Overcurrent protection is not required on the secondary side of the transformer to protect the secondary conductors, but overcurrent protection is required for branch-circuit panelboards. This OCPD must be on the secondary side of the transformer, and typically it's within the panelboard. The FPN under 240.21(C)(2)(3) refers you to 408.36 for the overcurrent protection requirements for panelboards.

### Scenario 4: Secondary conductors 10 to 25 feet long

You can install secondary conductors up to 25 feet long, without overcurrent protection at the point they receive their supply, if they (Fig. 3):

• Have an ampacity that is at least the value of the primary-to-secondary voltage ratio multiplied by one-third of the rating of the OCPD that protects the primary of the transformer.

• Terminate in a single circuit breaker (or set of fuses) rated no more than the secondary conductor ampacity per 310.15 [Table 310.16].

• Are protected from physical damage by being enclosed in a manner approved by the AHJ (such as within a raceway).

### Scenario 5: Taps 10 to 25 feet long, industrial installation

In an industrial application (only), you can install secondary conductors up to 25 feet long, without overcurrent protection at the point they receive their supply if:

• The ampacity of the secondary conductors is at least the value of the secondary current rating of the transformer.

• The sum of the ratings of the secondary OCPDs doesn't exceed the ampacity of the secondary conductors.

• The secondary OCPDs are grouped.

• The secondary conductors are protected from physical damage by being enclosed in a manner approved by the AHJ (such as within a raceway).

### Test yourself

Now, let's see if you can put all this together to solve a practice problem. Question: What is the minimum size 15-foot secondary conductor required for a 2-wire, 480V to 120V indoor transformer rated 1.5kVA in an office installation (Fig. 4)?

Based on those two easy questions, you select Scenario 4. Then, you size the secondary to comply with Scenario 4 requirements.

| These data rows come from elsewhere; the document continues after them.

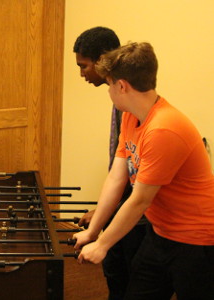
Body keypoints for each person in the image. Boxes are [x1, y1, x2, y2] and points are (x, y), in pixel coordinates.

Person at [74, 42, 214, 300]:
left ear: (122, 86)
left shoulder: (163, 128)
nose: (109, 92)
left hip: (197, 240)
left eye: (109, 85)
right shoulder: (130, 115)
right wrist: (93, 231)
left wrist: (103, 246)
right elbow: (117, 176)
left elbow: (139, 199)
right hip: (160, 233)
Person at [73, 27, 147, 300]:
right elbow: (118, 170)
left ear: (103, 59)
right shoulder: (119, 100)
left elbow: (135, 175)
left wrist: (107, 217)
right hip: (123, 205)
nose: (82, 74)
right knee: (116, 270)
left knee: (128, 275)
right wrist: (102, 213)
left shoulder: (131, 102)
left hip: (140, 216)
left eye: (84, 66)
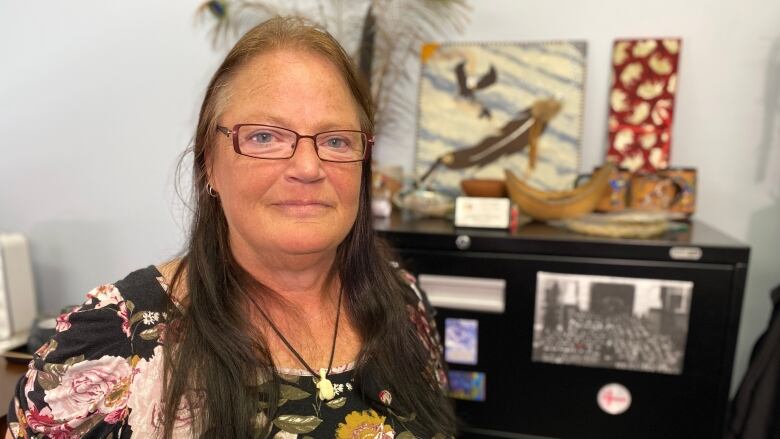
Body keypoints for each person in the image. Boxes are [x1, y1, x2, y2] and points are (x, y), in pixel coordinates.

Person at [7, 16, 455, 438]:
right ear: (209, 166)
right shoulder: (109, 346)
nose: (307, 166)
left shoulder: (402, 302)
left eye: (336, 140)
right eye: (264, 137)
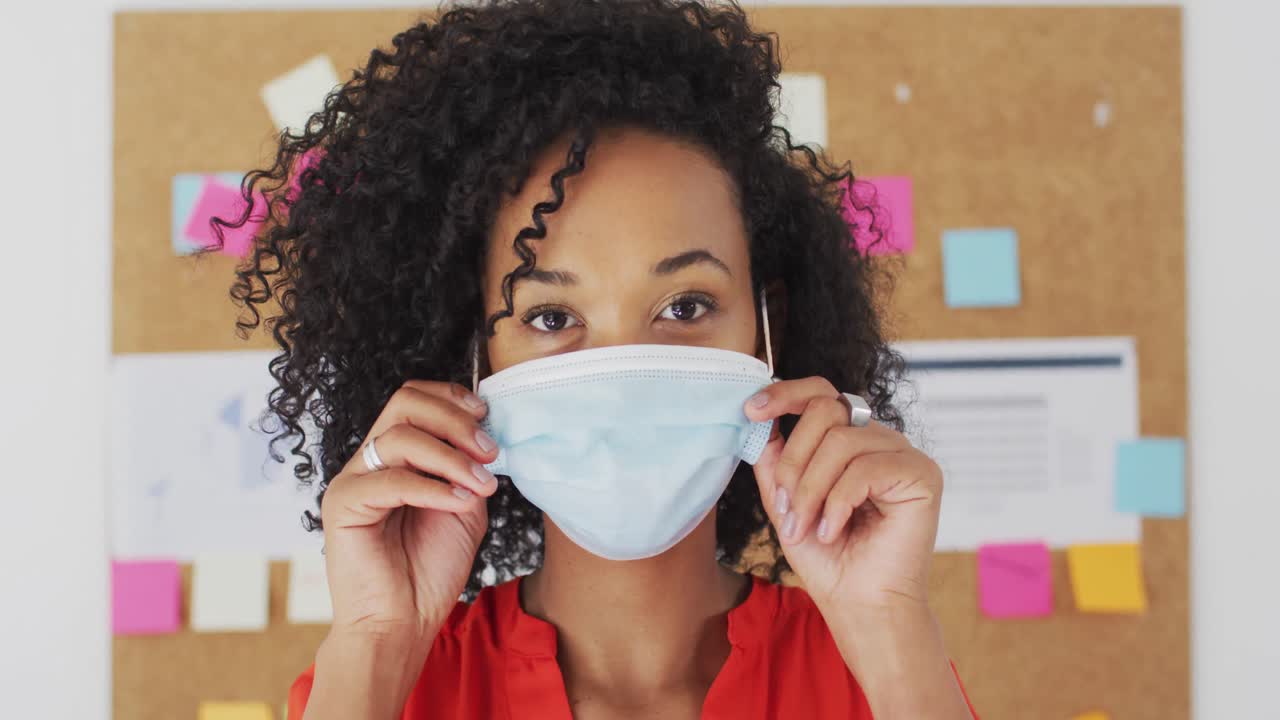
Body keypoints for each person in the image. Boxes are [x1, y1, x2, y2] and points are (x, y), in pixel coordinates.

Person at [214, 0, 979, 717]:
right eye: (551, 316)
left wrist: (890, 626)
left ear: (766, 327)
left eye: (685, 306)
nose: (624, 376)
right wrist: (376, 640)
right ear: (476, 359)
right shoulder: (376, 684)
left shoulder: (882, 674)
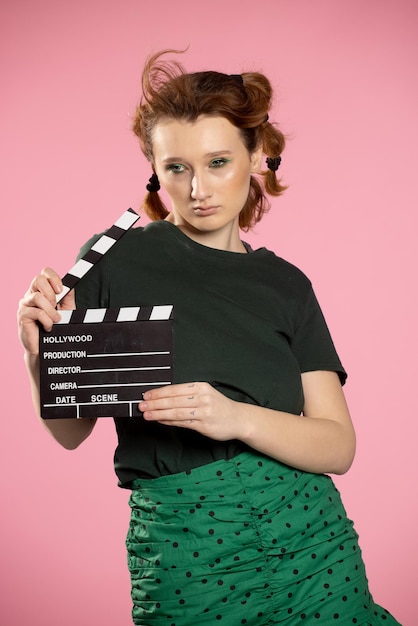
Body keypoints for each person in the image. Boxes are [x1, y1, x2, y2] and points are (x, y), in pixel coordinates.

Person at [17, 49, 401, 625]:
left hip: (310, 542)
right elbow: (71, 433)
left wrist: (236, 417)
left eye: (218, 161)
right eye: (176, 168)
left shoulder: (286, 284)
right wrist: (37, 353)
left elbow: (337, 445)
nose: (198, 188)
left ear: (257, 157)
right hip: (185, 549)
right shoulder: (113, 260)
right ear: (155, 169)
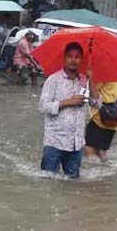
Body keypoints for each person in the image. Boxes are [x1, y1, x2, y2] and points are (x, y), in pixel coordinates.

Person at [39, 43, 88, 178]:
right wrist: (68, 102)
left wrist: (92, 80)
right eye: (70, 56)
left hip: (75, 144)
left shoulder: (84, 81)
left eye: (77, 57)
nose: (73, 60)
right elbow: (43, 106)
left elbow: (97, 104)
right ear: (64, 58)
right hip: (54, 141)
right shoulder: (53, 80)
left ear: (82, 60)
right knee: (47, 182)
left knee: (72, 185)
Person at [84, 79, 117, 162]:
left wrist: (90, 80)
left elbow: (94, 94)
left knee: (88, 148)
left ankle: (95, 171)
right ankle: (105, 166)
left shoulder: (102, 76)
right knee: (102, 151)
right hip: (113, 118)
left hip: (99, 118)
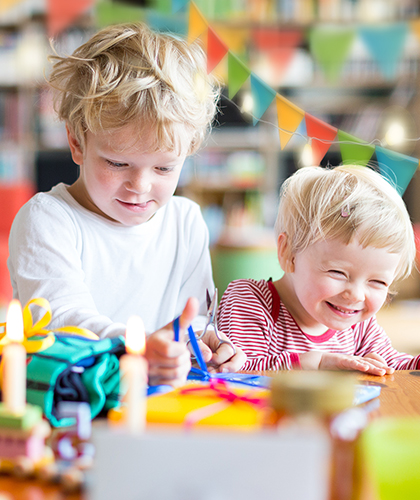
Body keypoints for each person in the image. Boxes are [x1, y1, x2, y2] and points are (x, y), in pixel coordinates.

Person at [8, 22, 245, 387]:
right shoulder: (47, 220)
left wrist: (208, 344)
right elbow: (63, 320)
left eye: (165, 167)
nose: (141, 185)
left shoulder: (185, 222)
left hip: (163, 411)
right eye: (118, 163)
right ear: (77, 143)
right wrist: (139, 349)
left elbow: (192, 320)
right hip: (77, 409)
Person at [218, 164, 420, 375]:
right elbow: (234, 374)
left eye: (378, 282)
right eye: (338, 273)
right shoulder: (249, 301)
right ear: (289, 253)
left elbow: (394, 365)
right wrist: (313, 363)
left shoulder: (358, 325)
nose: (356, 295)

To calculate the primary OCPD size, first we need to calculate the primary current. To do that, we need to know a couple of things:

VA = 1,500VA

E = 480V

Now we can calculate primary current:

Primary current = VA ÷ E = 1,500VA ÷ 480V = 3.13A

Now we can calculate primary protection. Per 450.3(B), it has to be 167% of the primary current. So, 3.13A × 1.67 = 5.22A. We can't apply the next size up rule, so we need a 5A OCPD.

To calculate the secondary conductor size:

• Determine the primary to secondary voltage ratio: 480V ÷ 120V = 4.

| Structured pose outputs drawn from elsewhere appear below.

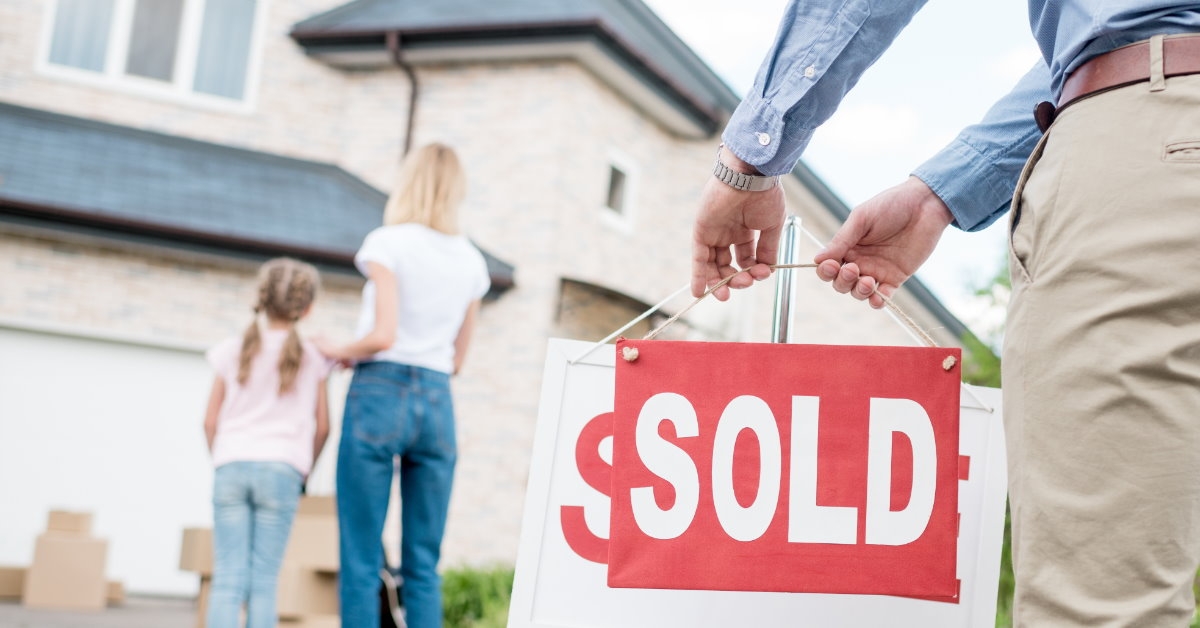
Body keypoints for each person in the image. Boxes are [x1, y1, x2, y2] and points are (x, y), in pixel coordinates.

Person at [692, 3, 1200, 625]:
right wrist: (941, 192)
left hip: (1156, 150)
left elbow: (1133, 34)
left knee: (1105, 605)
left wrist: (748, 159)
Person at [316, 143, 490, 628]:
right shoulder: (472, 262)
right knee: (423, 563)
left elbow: (383, 335)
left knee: (361, 555)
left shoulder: (387, 243)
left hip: (379, 392)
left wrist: (338, 347)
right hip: (437, 401)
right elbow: (457, 359)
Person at [202, 257, 332, 628]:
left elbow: (210, 420)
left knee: (227, 578)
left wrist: (223, 457)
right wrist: (303, 471)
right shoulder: (313, 356)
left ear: (260, 298)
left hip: (231, 464)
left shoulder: (231, 349)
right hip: (282, 468)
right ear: (307, 309)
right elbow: (323, 427)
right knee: (264, 581)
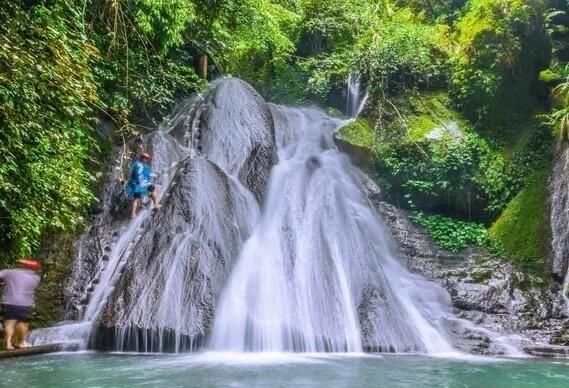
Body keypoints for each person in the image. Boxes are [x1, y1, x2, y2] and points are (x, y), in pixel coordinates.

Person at [0, 259, 41, 349]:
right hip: (24, 303)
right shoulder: (35, 278)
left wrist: (5, 283)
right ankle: (22, 342)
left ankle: (8, 344)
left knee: (9, 323)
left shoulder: (10, 273)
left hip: (10, 302)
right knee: (22, 323)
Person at [127, 151, 161, 219]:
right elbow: (139, 175)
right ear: (141, 157)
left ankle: (133, 214)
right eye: (144, 157)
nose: (145, 159)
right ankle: (156, 205)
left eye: (147, 158)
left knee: (136, 198)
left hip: (135, 185)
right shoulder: (138, 165)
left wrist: (155, 175)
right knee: (153, 189)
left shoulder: (141, 165)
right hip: (139, 184)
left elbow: (148, 174)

• Multiply the primary OCPD size by 1/3: 5 × 1/3 = 1.67.

• Multiply the two values together: 4 × 1.67 = 6.67A.

• Look in the 60°C, Table 310.16 for the smallest conductor with an ampacity larger than 6.67A.

If you want more practice, try changing the transformer in the example above, and try different scenarios. For example, what if this is an industrial installation? Then, do the same thing but choose Scenario 5. You might find it useful to spend a few minutes trying different variations. This will help you better understand transformer tap conductor rules. They aren't difficult, if you can approach them methodically and apply those that fit your installation.

If those confusing transformer secondary rules have ever tripped your personal breaker, that's understandable. But now you can steer through those rules with confidence. The next time you need to size secondary conductors, stop to answer a couple of easy questions. Then, select the correct scenario for your installation.

With some transformer secondary conductors, you can use the primary OCPD to provide the overcurrent protection (just as you use the feeder OCPD to protect the feeder tap conductors). But, there's a catch: You can do this only for two specific transformer configurations. Those are:

• Single-phase transformer with 2-wire (single voltage) secondary.

• 3-phase delta-delta transformer with 3-wire (single voltage) secondary.

And:

• The OCPDs for those transformers must be sized per Art. 450.

• The secondary conductors must meet the sizing minimum required by the installation type described in 240.21(C).